Through tragedy, Smith teaches us what winning is all about

September 24, 2012 | Luke Jones

BALTIMORE — Sunday night taught us everything we needed to know about winning, and it had little to do with the Ravens’ dramatic 31-30 comeback victory over the New England Patriots.

After enduring the most traumatic loss of his life with the death of his 19-year-old brother Tevin less than 24 hours earlier, wide receiver Torrey Smith proved to be the biggest winner on the field.

He didn’t have to catch two touchdowns, each propelling the Ravens to comebacks from two-possession deficits, to do it.

The wideout didn’t have to gain a single yard of the 127 he totaled or even record one of the six catches he reined in from quarterback Joe Flacco.

Smith didn’t even need to play considering the circumstances of losing the little brother he helped raise.

But he did it all while displaying the same character we already knew him to have going back to his days at the University of Maryland and long before that with his challenging upbringing in the Fredericksburg, Va. area. After only an hour of sleep and not making his decision to play until four hours before kickoff, Smith showed once again why he’s become an inspiration to anyone who’s watched him in his young career.

“Obviously, you play with a heavy heart, you want to play for that person,” said Smith, who revealed his brother planned to attend Thursday’s game against Cleveland since his birthday was coming up. “My mom, all my family, everyone’s back at the house watching. They didn’t even know I was going to play until the last minute. I texted my mom [when] I got here to the stadium. That’s when I really made my decision I was going to play. She was excited about it. She was like, ‘Of course, he’d want you to play.’ He admired me so much, which is what makes it so [difficult], and it’s just a tough situation altogether.”

Many more difficult days are ahead for Smith and his family as they struggle like anyone would to understand how a young person can lose his life in such a tragic way. But those three hours on Sunday night allowed the talented receiver to temporarily divert his attention from the pain and harshness of real life.

Yes, it’s just a game and no one would have questioned Smith one bit if he deemed himself unable to play, but his performance shows us why sports are so important to us.

“If you’re around athletics, you feel like it’s an escape,” coach John Harbaugh said. “It’s an opportunity to get out there and do what he does. He has been doing it his whole life — he knows what to do.”

If you’re familiar with Smith’s story — former Washington Post and current USA Today writer Eric Prisbell told it better than I ever could — you already know he’s made a habit of knowing the right thing to do in his life. But it also makes you wonder how much more difficult his brother’s death will be for Smith than the loss of a sibling already is for the typical person.

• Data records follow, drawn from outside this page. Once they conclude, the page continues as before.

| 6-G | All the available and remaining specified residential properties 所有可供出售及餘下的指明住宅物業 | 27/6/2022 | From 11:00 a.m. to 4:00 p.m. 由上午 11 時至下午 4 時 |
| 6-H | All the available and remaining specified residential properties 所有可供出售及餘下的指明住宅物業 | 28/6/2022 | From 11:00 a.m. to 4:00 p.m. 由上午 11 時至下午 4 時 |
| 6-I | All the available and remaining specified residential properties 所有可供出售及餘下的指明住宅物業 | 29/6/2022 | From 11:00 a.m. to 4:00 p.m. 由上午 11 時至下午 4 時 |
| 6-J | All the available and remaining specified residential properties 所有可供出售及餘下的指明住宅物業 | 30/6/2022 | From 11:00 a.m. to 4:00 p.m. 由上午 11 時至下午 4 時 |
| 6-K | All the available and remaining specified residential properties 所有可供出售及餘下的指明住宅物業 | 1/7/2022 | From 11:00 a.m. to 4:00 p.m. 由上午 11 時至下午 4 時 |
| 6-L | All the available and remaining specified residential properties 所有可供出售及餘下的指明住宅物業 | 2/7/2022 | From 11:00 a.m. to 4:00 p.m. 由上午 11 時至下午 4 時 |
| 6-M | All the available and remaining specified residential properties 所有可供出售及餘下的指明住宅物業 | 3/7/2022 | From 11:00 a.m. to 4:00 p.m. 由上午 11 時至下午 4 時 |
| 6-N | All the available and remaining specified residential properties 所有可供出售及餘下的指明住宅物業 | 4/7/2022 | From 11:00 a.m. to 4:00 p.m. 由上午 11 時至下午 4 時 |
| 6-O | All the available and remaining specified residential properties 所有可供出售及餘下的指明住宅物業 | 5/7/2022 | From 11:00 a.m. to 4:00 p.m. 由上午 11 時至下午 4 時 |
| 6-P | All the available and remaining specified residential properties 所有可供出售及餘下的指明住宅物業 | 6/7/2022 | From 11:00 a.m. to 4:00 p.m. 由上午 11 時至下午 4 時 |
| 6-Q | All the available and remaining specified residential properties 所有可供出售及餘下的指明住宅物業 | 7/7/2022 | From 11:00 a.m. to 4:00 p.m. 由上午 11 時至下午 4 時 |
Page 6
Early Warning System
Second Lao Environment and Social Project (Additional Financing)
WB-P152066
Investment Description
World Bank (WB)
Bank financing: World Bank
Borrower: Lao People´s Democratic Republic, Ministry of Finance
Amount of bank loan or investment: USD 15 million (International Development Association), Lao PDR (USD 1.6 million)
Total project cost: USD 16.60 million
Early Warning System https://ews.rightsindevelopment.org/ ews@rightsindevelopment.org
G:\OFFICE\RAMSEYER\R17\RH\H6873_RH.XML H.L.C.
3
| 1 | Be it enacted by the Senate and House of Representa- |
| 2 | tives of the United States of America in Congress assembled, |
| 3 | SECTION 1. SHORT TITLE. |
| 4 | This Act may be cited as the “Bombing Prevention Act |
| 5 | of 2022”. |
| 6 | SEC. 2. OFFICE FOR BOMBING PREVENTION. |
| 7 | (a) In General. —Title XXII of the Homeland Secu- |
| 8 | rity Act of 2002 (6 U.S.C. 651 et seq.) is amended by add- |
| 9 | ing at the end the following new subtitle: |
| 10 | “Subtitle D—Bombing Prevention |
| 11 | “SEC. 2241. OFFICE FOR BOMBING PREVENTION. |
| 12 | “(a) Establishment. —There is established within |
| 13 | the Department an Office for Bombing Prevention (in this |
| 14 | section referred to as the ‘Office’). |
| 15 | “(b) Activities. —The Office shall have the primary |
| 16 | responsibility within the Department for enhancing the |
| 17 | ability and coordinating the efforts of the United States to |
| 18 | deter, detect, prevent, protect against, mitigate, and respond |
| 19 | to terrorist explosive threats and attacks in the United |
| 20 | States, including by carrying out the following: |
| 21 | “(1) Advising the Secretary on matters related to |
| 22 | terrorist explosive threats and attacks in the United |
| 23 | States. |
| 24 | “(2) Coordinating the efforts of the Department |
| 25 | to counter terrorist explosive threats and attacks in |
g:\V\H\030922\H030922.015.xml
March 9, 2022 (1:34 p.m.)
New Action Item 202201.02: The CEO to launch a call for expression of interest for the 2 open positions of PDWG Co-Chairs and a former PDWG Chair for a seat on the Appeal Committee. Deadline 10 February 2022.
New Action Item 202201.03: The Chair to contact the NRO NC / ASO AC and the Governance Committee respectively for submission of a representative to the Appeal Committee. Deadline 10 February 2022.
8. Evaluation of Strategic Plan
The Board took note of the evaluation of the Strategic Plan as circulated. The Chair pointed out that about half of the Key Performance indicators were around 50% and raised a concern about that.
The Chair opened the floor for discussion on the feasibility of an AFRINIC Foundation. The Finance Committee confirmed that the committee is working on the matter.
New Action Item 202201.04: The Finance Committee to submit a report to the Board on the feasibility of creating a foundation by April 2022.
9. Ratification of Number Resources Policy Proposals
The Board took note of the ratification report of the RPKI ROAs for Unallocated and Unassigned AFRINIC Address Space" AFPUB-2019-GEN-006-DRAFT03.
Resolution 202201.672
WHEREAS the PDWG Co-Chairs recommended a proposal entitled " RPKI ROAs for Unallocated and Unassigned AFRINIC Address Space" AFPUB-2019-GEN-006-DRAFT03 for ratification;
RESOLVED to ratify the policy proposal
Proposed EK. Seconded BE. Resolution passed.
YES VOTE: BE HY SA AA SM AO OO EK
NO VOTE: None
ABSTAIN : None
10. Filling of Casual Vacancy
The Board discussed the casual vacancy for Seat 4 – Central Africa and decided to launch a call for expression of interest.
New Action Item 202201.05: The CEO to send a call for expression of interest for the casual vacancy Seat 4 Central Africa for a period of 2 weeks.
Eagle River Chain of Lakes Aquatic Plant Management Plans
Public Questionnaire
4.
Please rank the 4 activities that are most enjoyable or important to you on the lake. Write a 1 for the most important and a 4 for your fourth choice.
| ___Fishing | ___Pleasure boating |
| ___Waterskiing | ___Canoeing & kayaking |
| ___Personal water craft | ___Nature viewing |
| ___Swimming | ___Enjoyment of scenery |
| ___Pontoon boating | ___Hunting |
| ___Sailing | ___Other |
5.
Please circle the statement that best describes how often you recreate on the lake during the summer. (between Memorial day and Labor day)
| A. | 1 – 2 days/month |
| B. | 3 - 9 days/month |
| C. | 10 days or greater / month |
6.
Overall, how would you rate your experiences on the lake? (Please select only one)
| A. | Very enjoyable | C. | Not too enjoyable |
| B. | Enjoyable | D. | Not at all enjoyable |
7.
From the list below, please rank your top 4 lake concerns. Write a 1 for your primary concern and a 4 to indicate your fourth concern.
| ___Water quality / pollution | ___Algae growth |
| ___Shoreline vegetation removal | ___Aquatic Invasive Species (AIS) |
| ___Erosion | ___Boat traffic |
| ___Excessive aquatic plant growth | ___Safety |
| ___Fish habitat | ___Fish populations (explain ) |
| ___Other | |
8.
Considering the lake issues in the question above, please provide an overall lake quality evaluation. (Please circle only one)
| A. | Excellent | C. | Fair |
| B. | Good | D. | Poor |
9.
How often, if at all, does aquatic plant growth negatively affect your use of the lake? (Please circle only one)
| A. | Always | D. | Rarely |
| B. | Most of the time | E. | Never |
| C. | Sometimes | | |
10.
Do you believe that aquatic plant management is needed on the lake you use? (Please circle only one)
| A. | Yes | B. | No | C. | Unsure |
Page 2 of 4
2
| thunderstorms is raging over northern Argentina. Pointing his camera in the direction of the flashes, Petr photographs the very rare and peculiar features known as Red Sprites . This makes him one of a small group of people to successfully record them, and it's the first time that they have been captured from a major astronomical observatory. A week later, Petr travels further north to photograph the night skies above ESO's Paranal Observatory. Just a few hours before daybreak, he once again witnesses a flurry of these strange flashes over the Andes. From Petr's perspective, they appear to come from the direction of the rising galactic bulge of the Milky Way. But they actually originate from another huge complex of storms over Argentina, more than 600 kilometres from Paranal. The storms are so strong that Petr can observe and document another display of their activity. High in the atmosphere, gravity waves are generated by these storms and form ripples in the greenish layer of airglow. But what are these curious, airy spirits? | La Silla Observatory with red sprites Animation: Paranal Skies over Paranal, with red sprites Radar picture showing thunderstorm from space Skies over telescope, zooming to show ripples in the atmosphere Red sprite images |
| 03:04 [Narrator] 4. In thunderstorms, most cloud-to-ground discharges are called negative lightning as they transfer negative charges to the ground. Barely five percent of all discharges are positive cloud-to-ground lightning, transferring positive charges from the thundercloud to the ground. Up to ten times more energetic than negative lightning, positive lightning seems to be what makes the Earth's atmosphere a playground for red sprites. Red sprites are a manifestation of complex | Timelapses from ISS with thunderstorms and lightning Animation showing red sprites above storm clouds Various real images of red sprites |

As several players pointed out after the game, Smith will not only lean on his mother Monica Jenkins and the rest of his family but also has a second family consisting of teammates, coaches, and others in the Ravens organization to offer support and strength on the days his strong shoulders might struggle.

Hearing safety Ed Reed share his thoughts after tragically losing his brother less than two years ago, you remember how special the organization is and how Smith has become such an important part of it in a very short time.

“We don’t know our time, none of us,” Reed said. “We all experience the same things, so I just told him that we’re here for him; I’m here for him. I can relate to him. I told him we get so caught up, like our pastor said today, in the physical and what we see. I still talk to my [late] brother to this day because I know there’s much more to us than just being here.”

We’ve seen performances like this in the past such as former return man Jermaine Lewis’ heroics in the weeks following the death of his infant son Geronimo during the Ravens’ improbable Super Bowl run in the 2000 season, but those examples make Smith’s performance no less remarkable.

It inspires us to see an individual rise while facing a type of tragedy that we all experience at one point or another in our respective lives.

“You’ve got to go out there and play,” Smith said. “I didn’t want to be out there, just running around, doing nothing. If I was going to be out there, I was going to give it my all, and you’re on the lines, you just want to make the play. Afterwards is when you can sit back and reflect on things. My teammates, I love them to death, and they helped get me through this.”

The words took on much deeper meaning than simply describing a seam route or fade pattern. Sometimes all you can do is keep going when life offers such a trial.

Harbaugh and others in the locker room discussed how faith played a part in explaining why Smith was able to shine on the field only hours after experiencing the most painful loss of his 23 years on earth.

I’m not sure it was destiny for the Ravens to win and for Smith to have a big game in the process.

But the courage he showed Sunday was unquestionably divine.

And it showed us why Torrey Smith is a winner in a way that any acrobatic catch or long touchdown never could.